Without further adieu, here’s our pic for where to head for a dip and a sunbathe on this glorious island…
It may be lacking the plethora of cafes and hotels that the east of the island has in spade but the west of the island is just as worthy of a decent look around too. Moutsouna is the biggest township around, but in saying that, it’s barely littered with a dozen whitewashed buildings and two tavernas.
The beach itself sits right outside these small, family-run eateries, and amounts to a strip of white sand and calm, clear seas. There’s a weird steps-to-nowhere type structure jutting out of the water for all the Instagram aficionados, a pier of sorts to plunge into the seas from, and a crane that looks as though it shouldn’t be in service.
Best of all, it’s extremely sheltered by being behind a peninsula so you’re sheltered from the blustery winds. Don’t leave without trying some fresh seafood from one of the tavernas – it’s all usually brought in from their boats the same day.
Psili Ammos beach
Just 8km south of Moutsouna is a favourite haunt of the locals; a long stretch of white golden sand and some good-sized shrubbery for those who prefer to lurk in the shadows to avoid sunstroke. It’s a bit more rugged and windswept than Moutsouna, but that also means less people and not a cafe or tout in sight. The sea also stays shallow for a good few hundred metres, so it’s a great one for young kids or those who just want to get their knees wet. The downside to this location is its lack of shelter and openness to wind – so save this one for a calm day.
We’re not sure why it was named as such, as we can’t imagine Hawaii beach is anything like its misnomer. It’s a sizeable strip of golden, sandy beach with a few craggy rocks at either end and a fairly steep drop into the ocean.

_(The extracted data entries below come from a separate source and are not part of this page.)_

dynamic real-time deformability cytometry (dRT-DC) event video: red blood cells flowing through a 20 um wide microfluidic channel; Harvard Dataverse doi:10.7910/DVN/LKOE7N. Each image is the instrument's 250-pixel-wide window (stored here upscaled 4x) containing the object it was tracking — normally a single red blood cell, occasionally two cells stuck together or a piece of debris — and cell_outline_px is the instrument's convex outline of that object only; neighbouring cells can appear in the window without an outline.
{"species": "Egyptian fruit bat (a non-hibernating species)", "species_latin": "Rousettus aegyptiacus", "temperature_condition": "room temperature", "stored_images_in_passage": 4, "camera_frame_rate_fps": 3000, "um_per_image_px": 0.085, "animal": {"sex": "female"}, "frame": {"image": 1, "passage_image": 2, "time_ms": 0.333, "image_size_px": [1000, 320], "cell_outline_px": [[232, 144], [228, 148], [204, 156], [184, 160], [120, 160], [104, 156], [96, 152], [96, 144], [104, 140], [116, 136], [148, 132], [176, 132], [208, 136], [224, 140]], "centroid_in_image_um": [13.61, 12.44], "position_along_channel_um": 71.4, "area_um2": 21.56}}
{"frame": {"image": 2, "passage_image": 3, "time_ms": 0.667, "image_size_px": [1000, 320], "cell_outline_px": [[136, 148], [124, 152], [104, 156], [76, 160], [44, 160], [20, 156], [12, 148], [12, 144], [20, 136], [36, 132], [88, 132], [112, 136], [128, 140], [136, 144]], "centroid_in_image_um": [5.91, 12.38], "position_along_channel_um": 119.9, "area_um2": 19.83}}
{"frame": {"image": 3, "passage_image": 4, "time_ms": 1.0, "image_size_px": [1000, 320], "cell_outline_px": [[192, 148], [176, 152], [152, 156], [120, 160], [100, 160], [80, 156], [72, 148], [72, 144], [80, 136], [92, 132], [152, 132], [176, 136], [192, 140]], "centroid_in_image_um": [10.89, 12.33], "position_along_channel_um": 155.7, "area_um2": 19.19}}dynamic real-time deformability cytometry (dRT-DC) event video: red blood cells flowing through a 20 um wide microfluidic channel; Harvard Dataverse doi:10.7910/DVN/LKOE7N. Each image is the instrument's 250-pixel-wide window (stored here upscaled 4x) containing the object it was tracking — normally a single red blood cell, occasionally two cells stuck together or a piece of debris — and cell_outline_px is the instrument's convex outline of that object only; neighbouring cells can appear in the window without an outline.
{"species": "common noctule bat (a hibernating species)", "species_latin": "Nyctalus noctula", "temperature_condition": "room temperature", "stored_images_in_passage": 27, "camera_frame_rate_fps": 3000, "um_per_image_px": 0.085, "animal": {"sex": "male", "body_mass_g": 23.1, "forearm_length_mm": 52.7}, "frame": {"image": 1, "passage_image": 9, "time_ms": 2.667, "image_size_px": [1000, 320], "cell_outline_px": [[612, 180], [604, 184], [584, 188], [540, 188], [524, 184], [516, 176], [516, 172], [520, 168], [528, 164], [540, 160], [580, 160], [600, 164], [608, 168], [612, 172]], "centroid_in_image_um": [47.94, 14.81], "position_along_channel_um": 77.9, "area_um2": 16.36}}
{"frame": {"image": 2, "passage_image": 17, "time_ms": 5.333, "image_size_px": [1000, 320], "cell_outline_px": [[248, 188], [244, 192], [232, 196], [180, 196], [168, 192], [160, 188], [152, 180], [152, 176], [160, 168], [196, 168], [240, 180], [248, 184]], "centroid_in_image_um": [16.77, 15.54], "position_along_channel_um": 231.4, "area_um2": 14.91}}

Another notable mention is probably the amount of people wandering freely without a strip of clothing on. When we first turned up, we were slightly surprised when a pair nearby proceeded to peel away their swimwear and frolick into the ocean as bare as the day they were born. Surprise became amusement when more arriving couples stripped down without thinking twice, and amusement turned into horror when we figured we were just about the only people on the beach with our genitalia covered up. But, fear not, dear beachgoers – this isn’t a nudist beach.
It just so happens that a fair few Greek people prefer to wear their birthday suits for a day in the ocean. And actually, power to them. If you’re fine with (mostly geriatric) people with their bits hanging out, the cedar tree-shrouded beach is quite lovely. It is a slightly exposed beach though (obviously in more ways than one), so make sure you’re visiting on a less gusty day. There’s also no nearby cafes or facilities, and it’s a short walk down from the carpark.

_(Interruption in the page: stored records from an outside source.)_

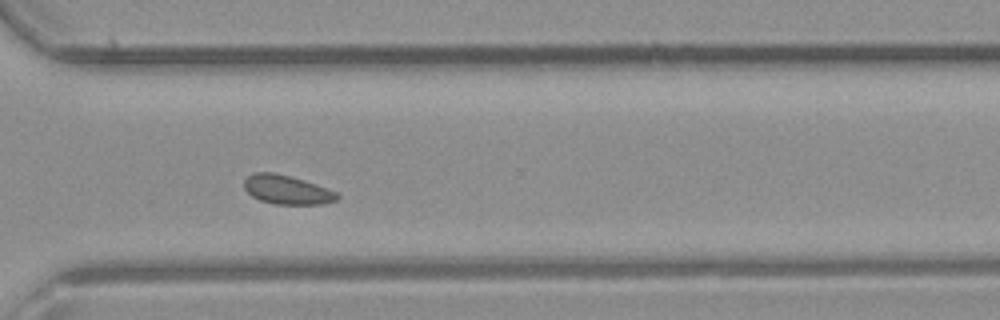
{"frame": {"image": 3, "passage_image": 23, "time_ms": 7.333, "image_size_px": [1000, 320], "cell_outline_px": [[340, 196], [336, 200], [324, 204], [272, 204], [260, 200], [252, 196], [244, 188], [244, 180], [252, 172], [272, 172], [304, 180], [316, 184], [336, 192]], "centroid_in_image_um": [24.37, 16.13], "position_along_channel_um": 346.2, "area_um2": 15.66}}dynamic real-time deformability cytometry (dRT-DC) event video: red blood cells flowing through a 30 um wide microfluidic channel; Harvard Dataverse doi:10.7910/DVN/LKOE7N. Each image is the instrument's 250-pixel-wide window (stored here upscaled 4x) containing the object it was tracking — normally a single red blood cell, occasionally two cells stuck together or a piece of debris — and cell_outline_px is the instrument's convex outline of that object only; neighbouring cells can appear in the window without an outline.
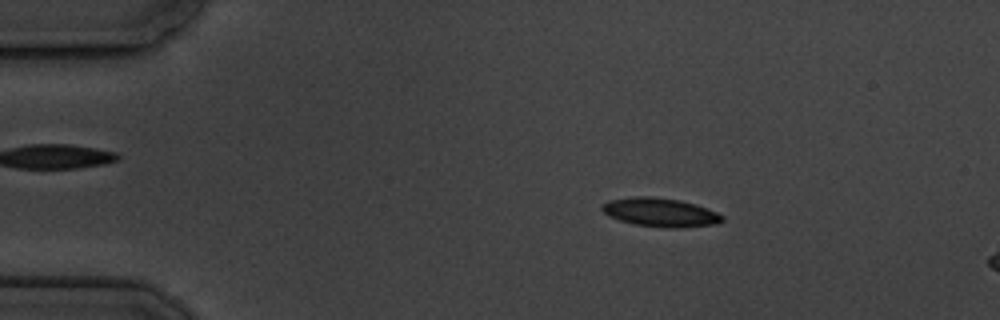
{"species": "common noctule bat (a hibernating species)", "species_latin": "Nyctalus noctula", "temperature_condition": "cold", "stored_images_in_passage": 4, "camera_frame_rate_fps": 3000, "um_per_image_px": 0.085, "animal": {"sex": "male", "body_mass_g": 19.5, "forearm_length_mm": 54.6}, "frame": {"image": 1, "passage_image": 2, "time_ms": 1.333, "image_size_px": [1000, 320], "cell_outline_px": [[724, 220], [716, 224], [680, 228], [668, 228], [632, 224], [608, 216], [600, 208], [608, 200], [636, 196], [652, 196], [680, 200], [696, 204], [708, 208], [724, 216]], "centroid_in_image_um": [56.14, 18.05], "position_along_channel_um": 28.9, "area_um2": 20.29}}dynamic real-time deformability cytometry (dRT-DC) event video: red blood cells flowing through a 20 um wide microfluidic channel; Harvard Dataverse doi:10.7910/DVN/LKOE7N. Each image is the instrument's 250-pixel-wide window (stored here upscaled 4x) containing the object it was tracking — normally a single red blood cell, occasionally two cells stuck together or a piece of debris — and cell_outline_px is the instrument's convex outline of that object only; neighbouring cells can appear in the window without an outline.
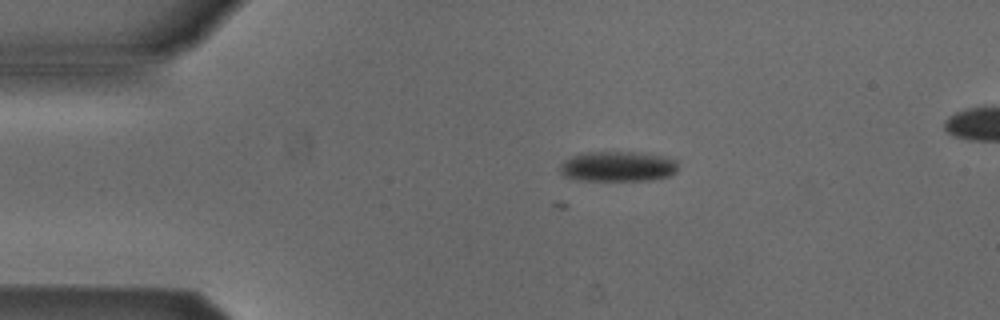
{"species": "Egyptian fruit bat (a non-hibernating species)", "species_latin": "Rousettus aegyptiacus", "temperature_condition": "cold", "stored_images_in_passage": 4, "camera_frame_rate_fps": 3000, "um_per_image_px": 0.085, "animal": {"sex": "male"}, "frame": {"image": 1, "passage_image": 4, "time_ms": 1.0, "image_size_px": [1000, 320], "cell_outline_px": [[676, 172], [668, 176], [652, 180], [576, 180], [564, 176], [560, 172], [560, 164], [564, 160], [580, 152], [628, 152], [660, 156], [676, 160]], "centroid_in_image_um": [52.44, 14.15], "position_along_channel_um": 32.6, "area_um2": 20.63}}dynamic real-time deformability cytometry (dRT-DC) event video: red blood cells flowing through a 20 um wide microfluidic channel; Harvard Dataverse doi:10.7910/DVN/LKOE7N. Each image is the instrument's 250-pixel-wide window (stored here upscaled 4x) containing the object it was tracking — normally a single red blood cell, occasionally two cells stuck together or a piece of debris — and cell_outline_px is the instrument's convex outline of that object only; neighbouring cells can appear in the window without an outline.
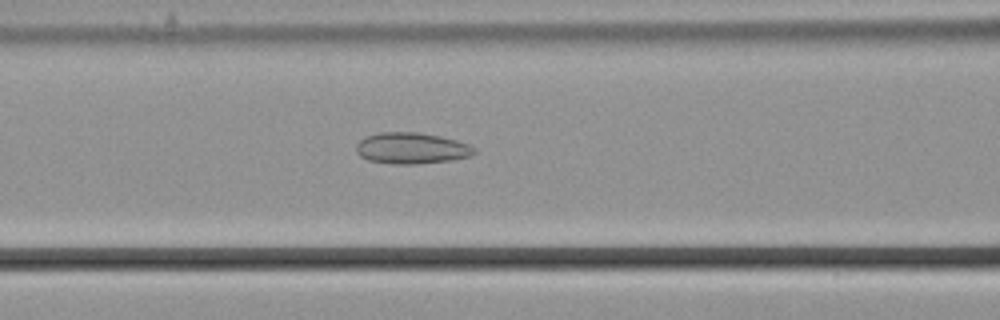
{"species": "common noctule bat (a hibernating species)", "species_latin": "Nyctalus noctula", "temperature_condition": "cold", "stored_images_in_passage": 44, "camera_frame_rate_fps": 3000, "um_per_image_px": 0.085, "animal": {"sex": "male", "body_mass_g": 21.5, "forearm_length_mm": 52.0}, "frame": {"image": 1, "passage_image": 12, "time_ms": 3.667, "image_size_px": [1000, 320], "cell_outline_px": [[476, 152], [472, 156], [452, 160], [416, 164], [392, 164], [368, 160], [360, 156], [356, 152], [356, 144], [360, 140], [368, 136], [380, 132], [420, 132], [440, 136], [456, 140], [468, 144], [476, 148]], "centroid_in_image_um": [35.0, 12.6], "position_along_channel_um": 131.6, "area_um2": 21.62}}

If you’ve gone with the ‘can’t beat em join em’ mantra on your trip to Hawaii beach and are really feeling the newfound freedom you’ve acquired in your skinny dipping phase, perhaps Plaka should be next on the cards.
The beautiful sandy beach and clear, shallow shores of Plaka beach stretch for several kilometres, and might one of the more commercialised strips of shoreline on the island – but the result isn’t touristy or crowded. You can rent a lounger for a couple of euro, or a bit more for the fancier wooden cabanas, and spend the day jumping in and out of the water.
While there’s plenty of people letting it all hang out here, there’s also plenty who prefer wearing clothes, so whatever your preference you’ll be in good company.
One for those who don’t want to travel too far out of Chora, but want to pretend like they’re at a tiny beach town miles from anywhere – this little cove is for you. About seven kilometres south from the town, past the airport, is another little inlet sheltered by a peninsula jutting out to protect it from the strong north winds. The golden sands of Agia Anna are soft and the water is clear and calm, so it’s a great one for a windy day. There are plenty of cafes, a supermarket, cars and motorbikes for rent and other facilities right by the beach.
By the Portara
If you prefer your swims to be around old ladies doing their aquasize and in full view of the glare of hundreds of camera-wielding tourists – here’s the perfect spot for you.
Along the main promenade, on your way out to the rocky outcrop where the Portara sits, is a sheltered inlet with crystal-clear, warm waters that are frequented by the locals of Naxos.
Every morning, the Naxians (Naxites? Naxosish?) stroll down the stone steps and into the water to bounce around with their mates, or let their children off the leash for a bit of fun. And just one hundred metres to the right, ancient ruins are pulling in a bounty of tourists every hour.
It’s quite a fantastic sight, realising that the dozens of brightly-coloured hats bobbing around in the harbour aren’t actually buoys, but are mostly elderly getting their daily exercise in, before pulling themselves up the stone stairs and sunning themselves on the steps.